Start of Supplied text

There is a wealth of jurisprudence on the "chief source
of income" test. In The Queen v. Donnelly
(supra), Robertson J.A. summarized the law as
follows at pages 5500-5501:
A determination as to whether farming is a taxpayer's
chief source of income requires a favourable comparison of that
occupational endeavour with the taxpayer's other income
source in terms of capital committed, time spent and
profitability, actual or potential. The test is both a relative
and objective one. It is not a pure quantum measurement. All
three factors must be weighed with no one factor being decisive.
Yet there can be no doubt that the profitability factor poses the
greatest obstacle to taxpayers seeking to persuade the courts
that farming is their chief source of income. This is so because
the evidential burden is on taxpayers to establish that the net
income that could reasonably be expected to be earned from
farming is substantial in relation to their other income source:
invariably, employment or professional income. Were the law
otherwise there would be no basis on which the Tax Court could
make a comparison between the relative amounts expected to be
earned from farming and the other income source, as required by
section 31 of the Act. ...
[12] I propose to consider in order capital committed, time
spent and profitability, actual or potential. There is no doubt
that the Appellant and Trudy have more capital committed to their
farming operation than to the Appellant's ACS business as a
drilling consultant. The home farm near Nanton cost $350,000.
They have expended at least $40,000 on irrigation equipment. They
built a barn and had it wired so that the insulated room for
calving could be heated. The barn cost $25,000. According to
Exhibit A-6, the value of the herd of cattle in 1992 was
approximately $46,000. And then in 1995 and 1996, the Appellant
and Trudy purchased two additional quarter sections of land. They
also have a tractor, a haying machine, a baler and a trailer to
transport the hay. Even if the cost of the home farm ($350,000)
is allocated between family dwelling and farm land, the
investment in the farm is significant.
[13] The Appellant's consulting business in ACS does not
require much capital because the drilling contractor provides the
equipment while the Appellant provides his knowledge and
experience. The 1990 balance sheet of ACS (Exhibit R-11)

End of Supplied text

What to do: In the excerpt on the chief-source-of-income test for farming, how much did the barn cost?

Start of Exercise data

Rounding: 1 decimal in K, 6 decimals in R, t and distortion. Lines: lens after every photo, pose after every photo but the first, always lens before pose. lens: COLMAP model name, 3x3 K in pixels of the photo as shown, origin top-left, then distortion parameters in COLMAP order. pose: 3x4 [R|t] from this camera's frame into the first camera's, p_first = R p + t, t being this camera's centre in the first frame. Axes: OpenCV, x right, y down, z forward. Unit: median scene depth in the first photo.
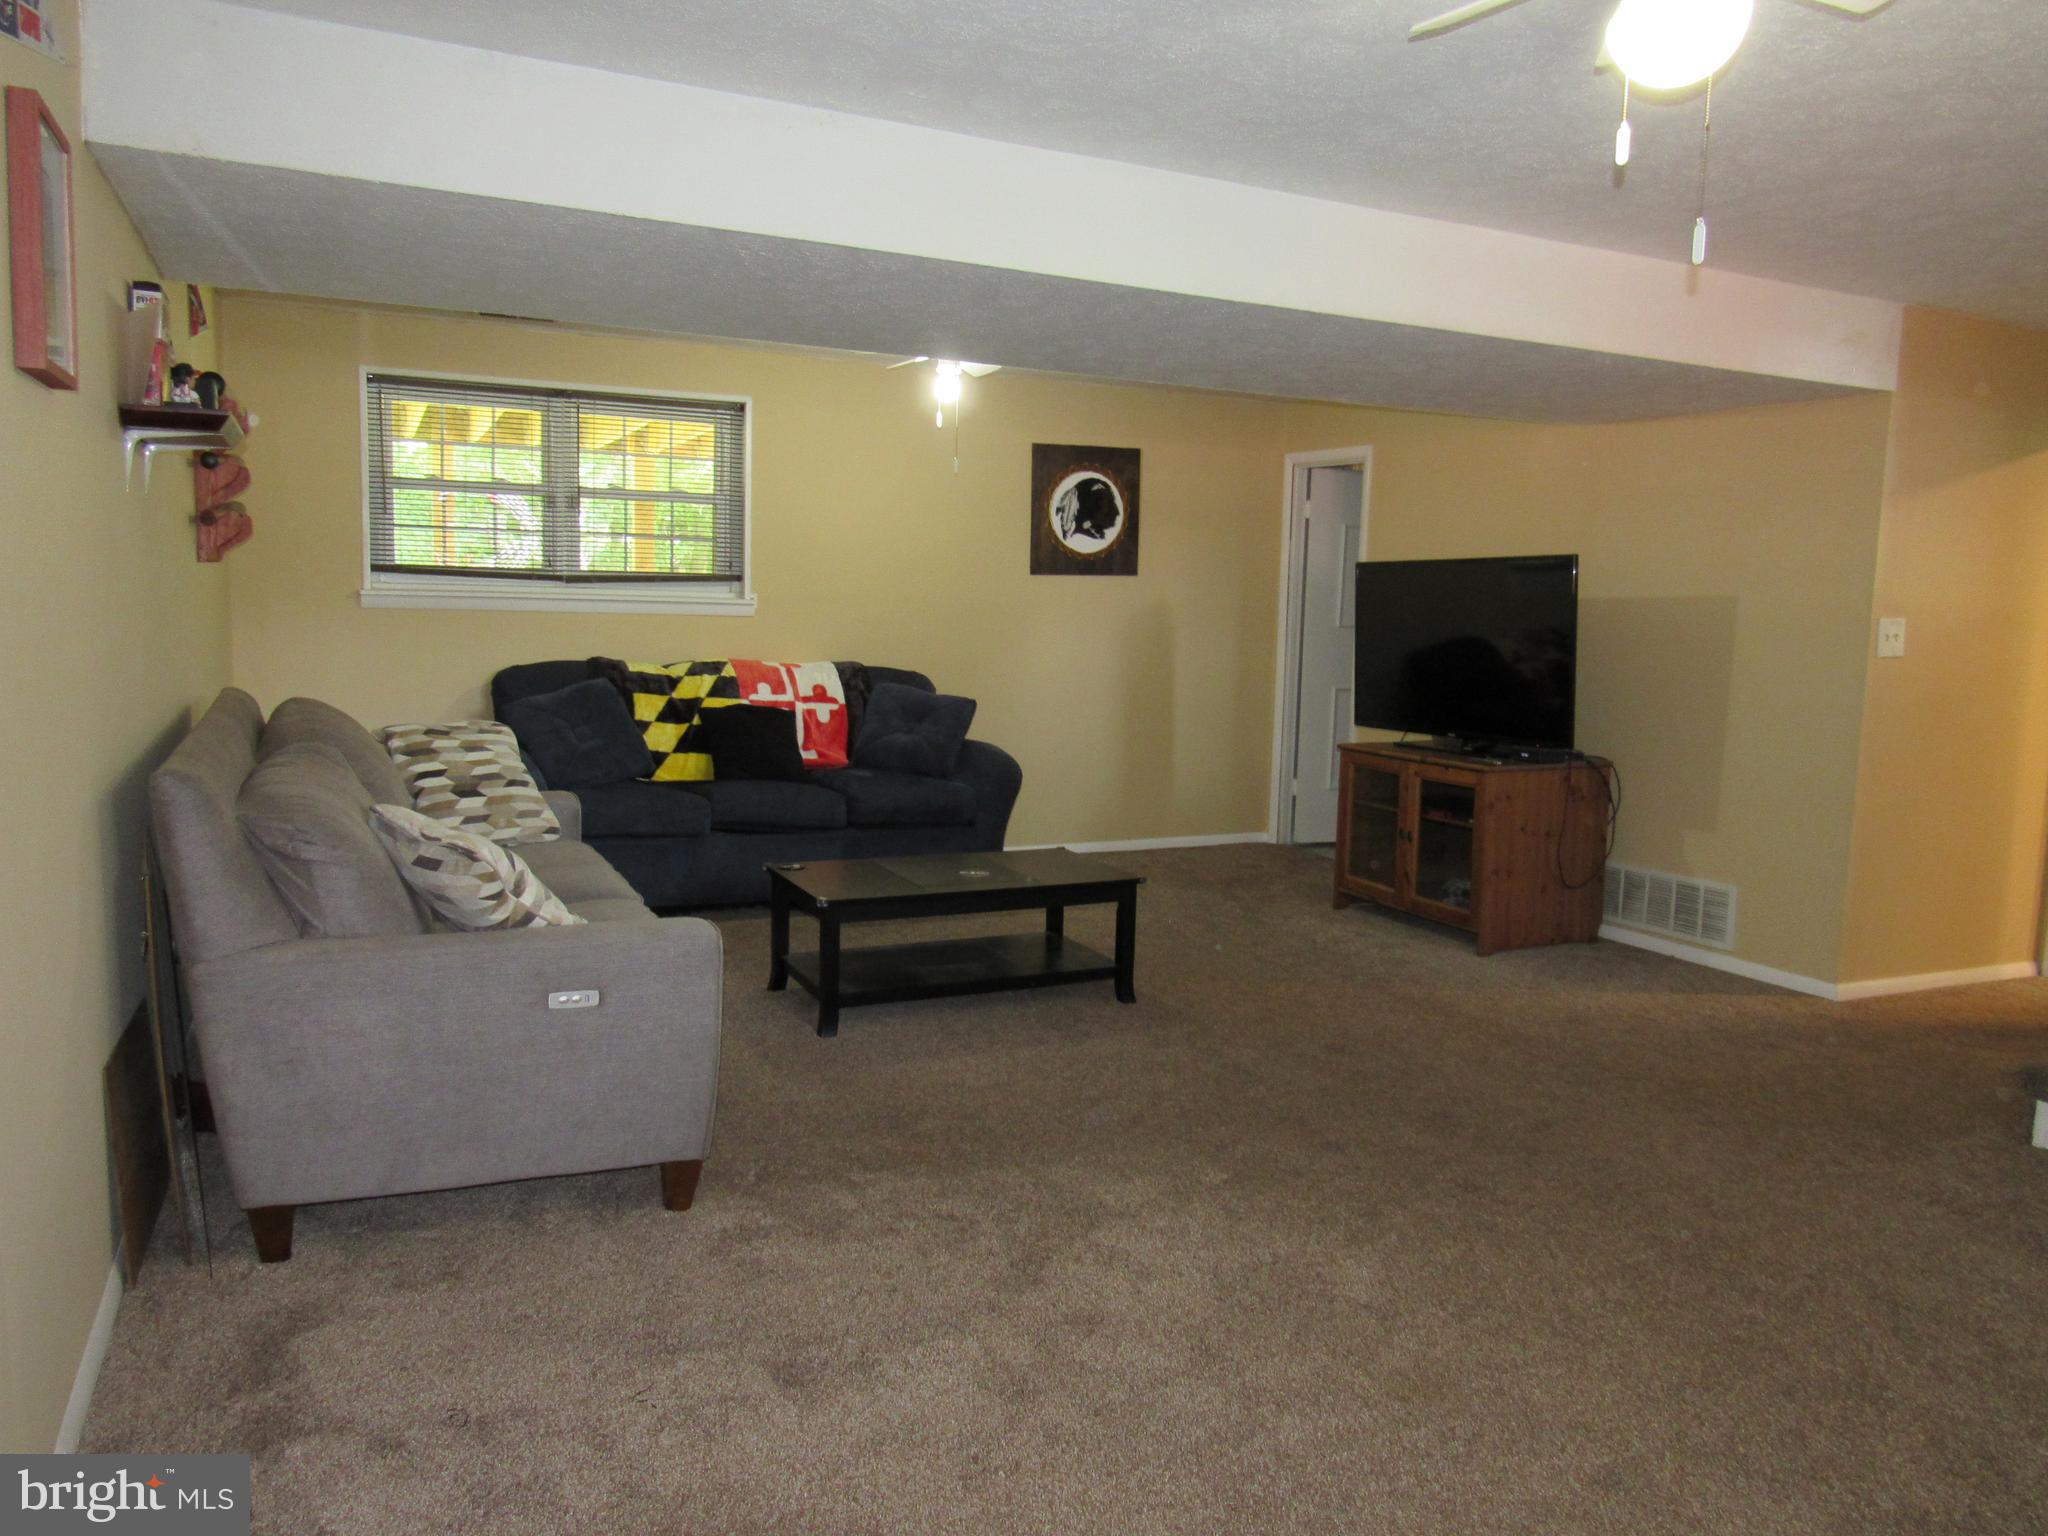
lens RADIAL K [[1463.0, 0, 1031.2], [0, 1463.0, 780.3], [0, 0, 1]] dist [-0.033742, 0.007771]
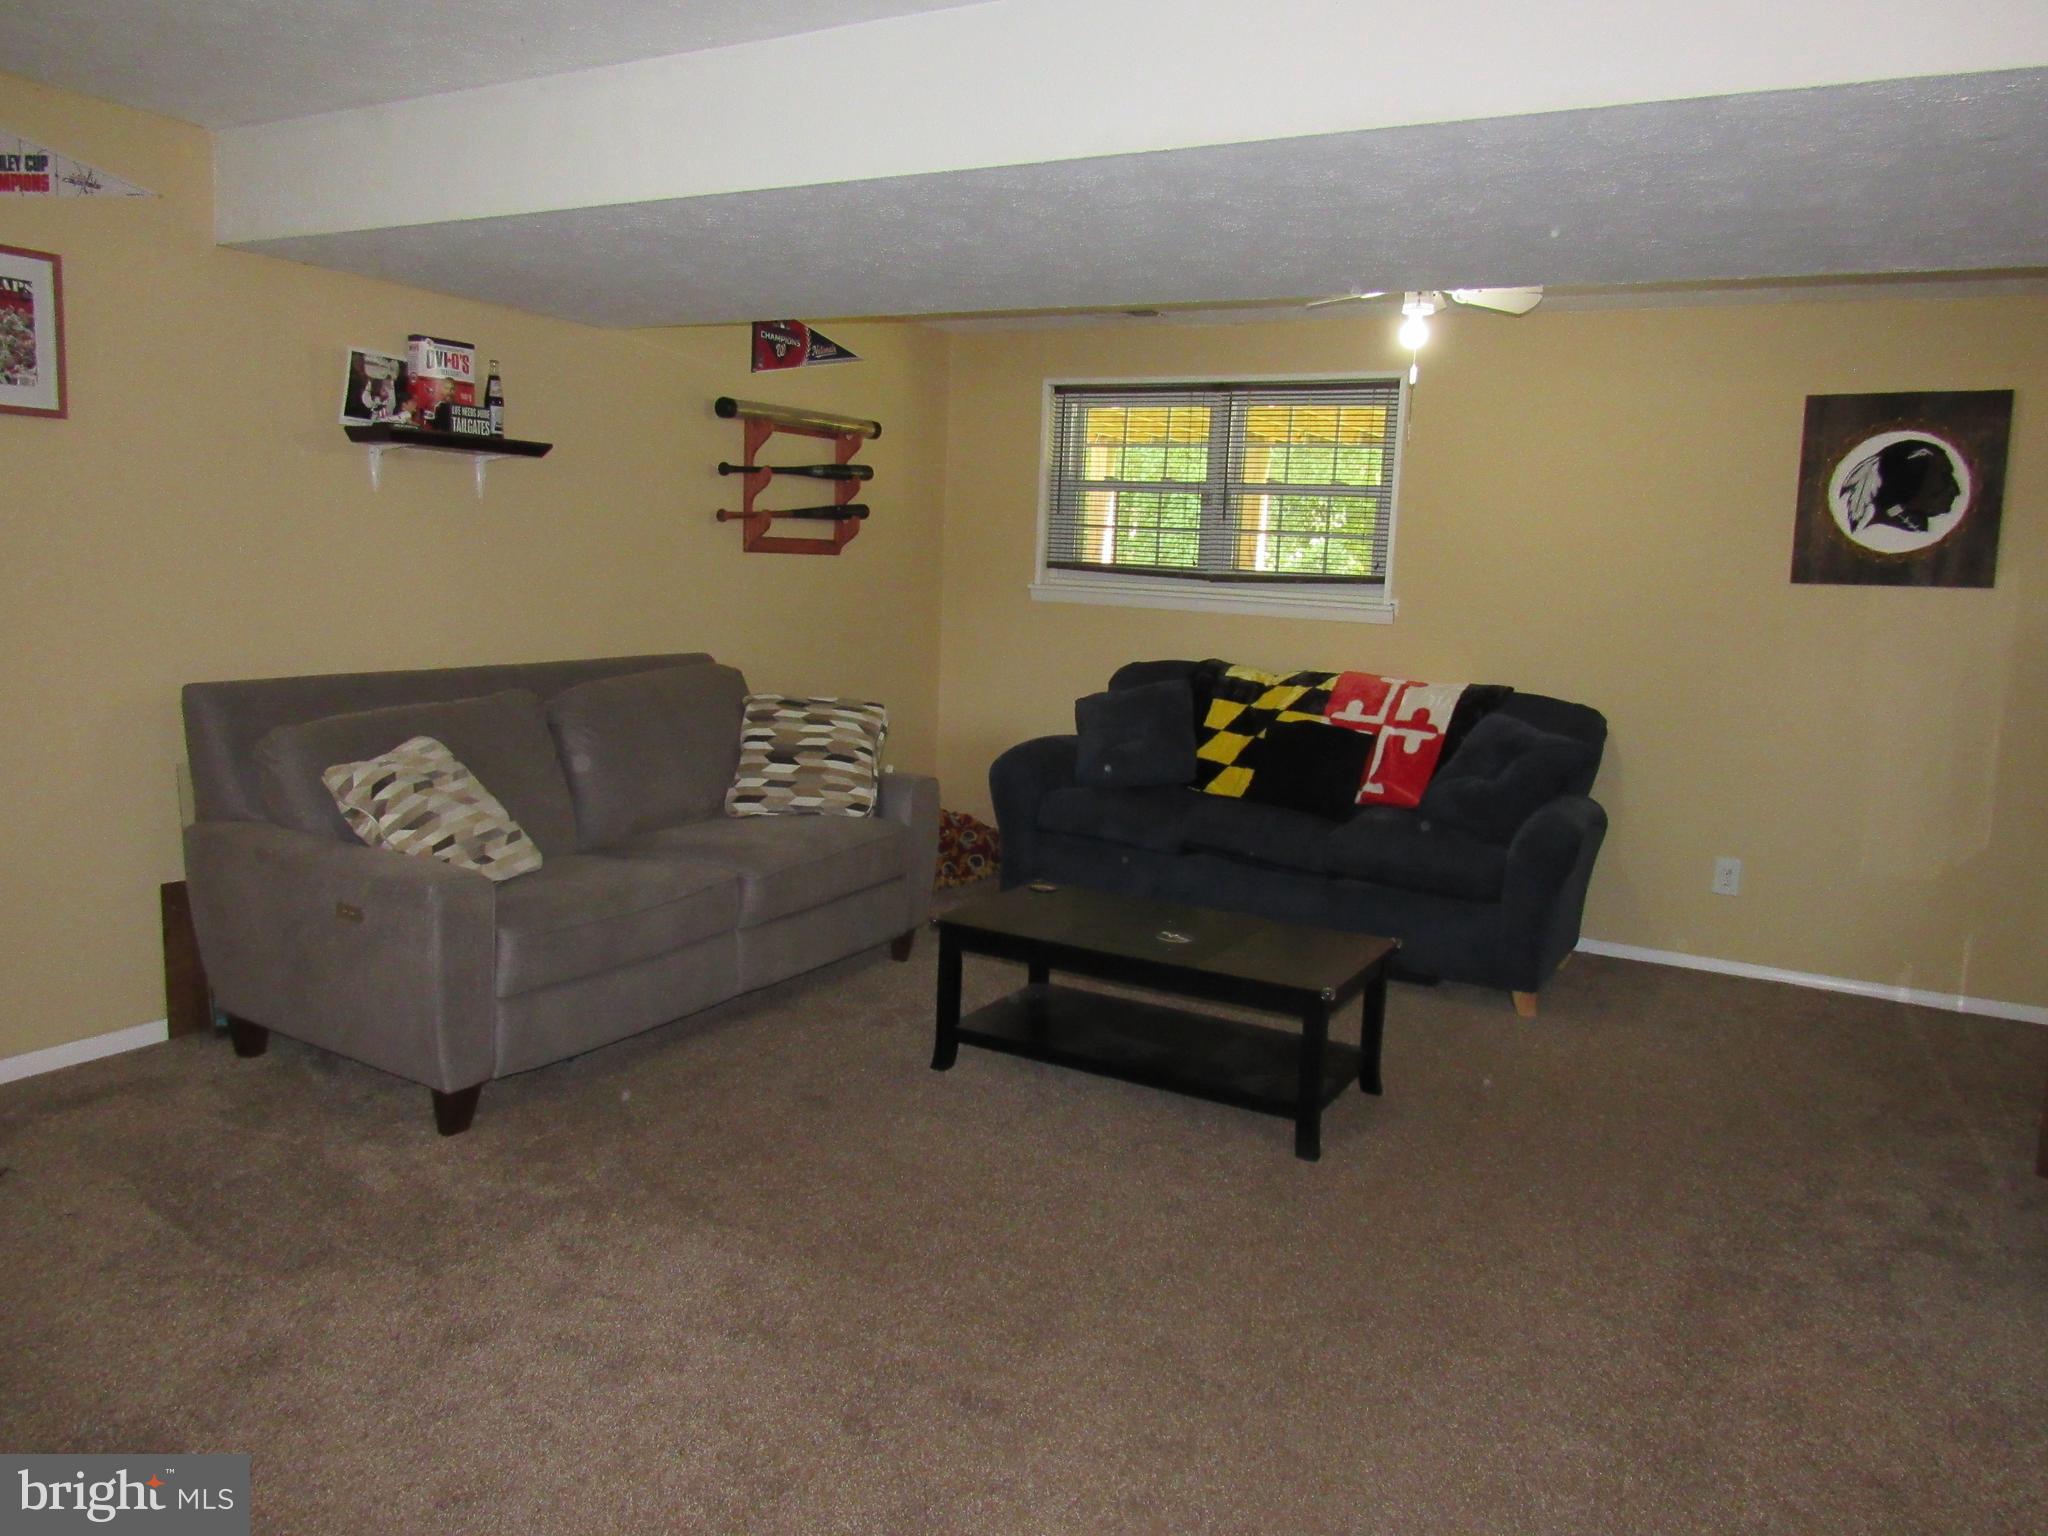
lens RADIAL K [[1463.0, 0, 1027.7], [0, 1463.0, 781.6], [0, 0, 1]] dist [-0.033742, 0.007771]
pose [[0.564917, 0.119644, -0.816428, 0.426606], [-0.133212, 0.989677, 0.052858, -0.039572], [0.814324, 0.078898, 0.575023, 0.354733]]
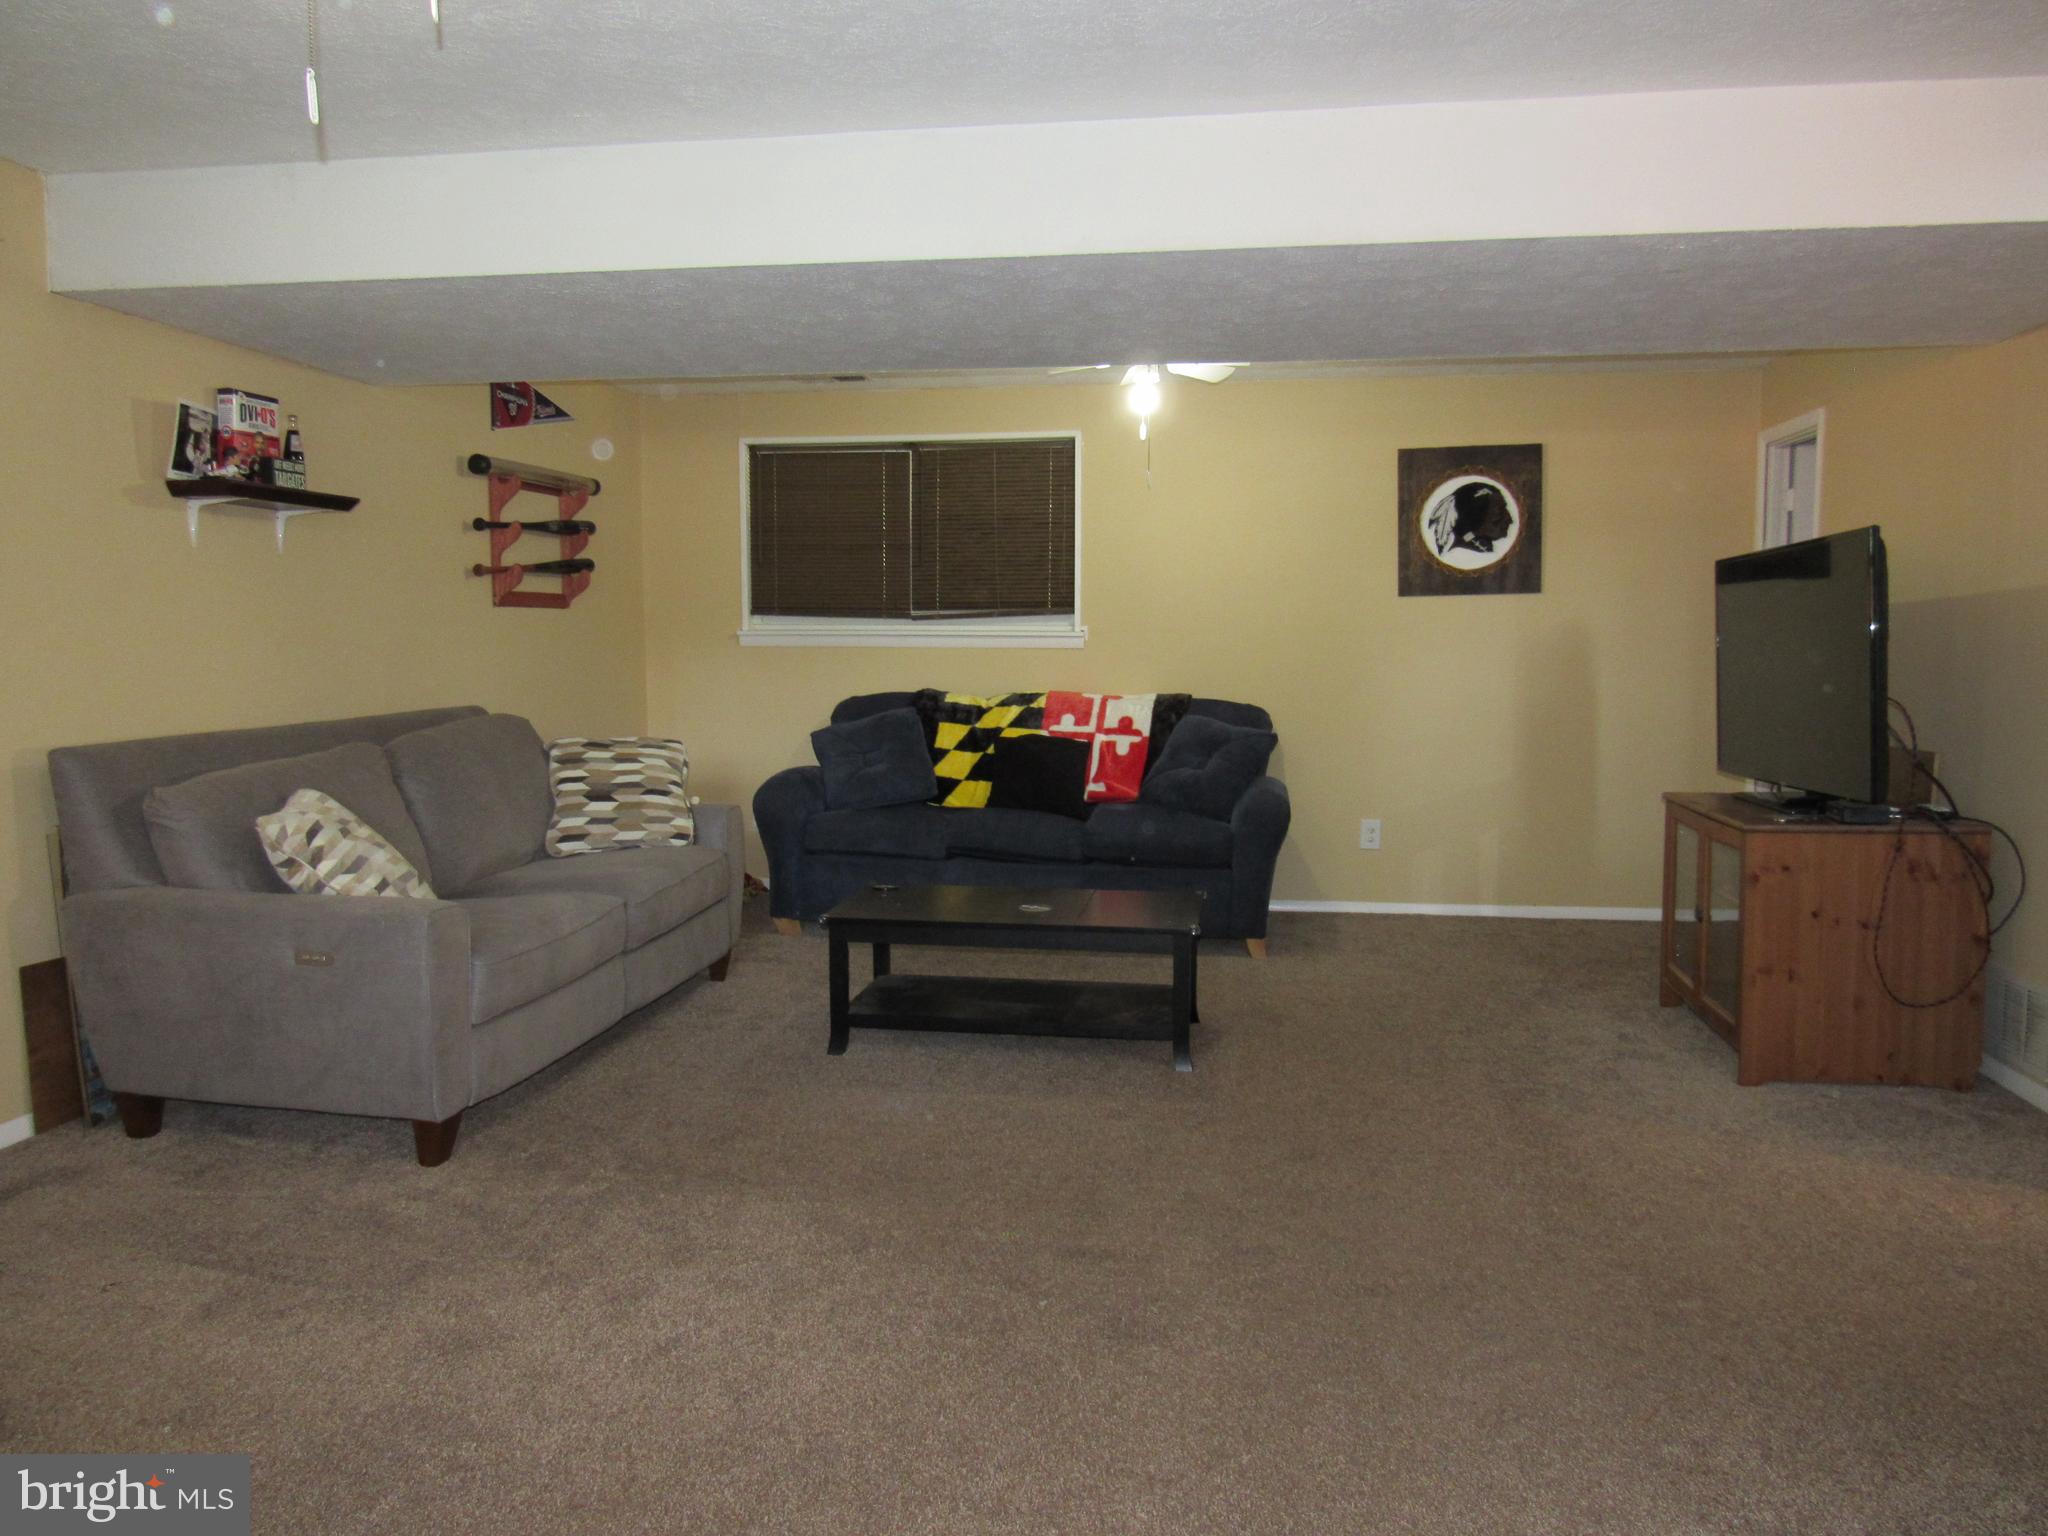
lens RADIAL K [[1463.0, 0, 1029.6], [0, 1463.0, 784.4], [0, 0, 1]] dist [-0.033742, 0.007771]
pose [[0.819903, 0.028670, -0.571783, 0.373745], [-0.050183, 0.998500, -0.021893, 0.004447], [0.570298, 0.046644, 0.820112, 0.172749]]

End of Exercise data

Exercise output: $25,000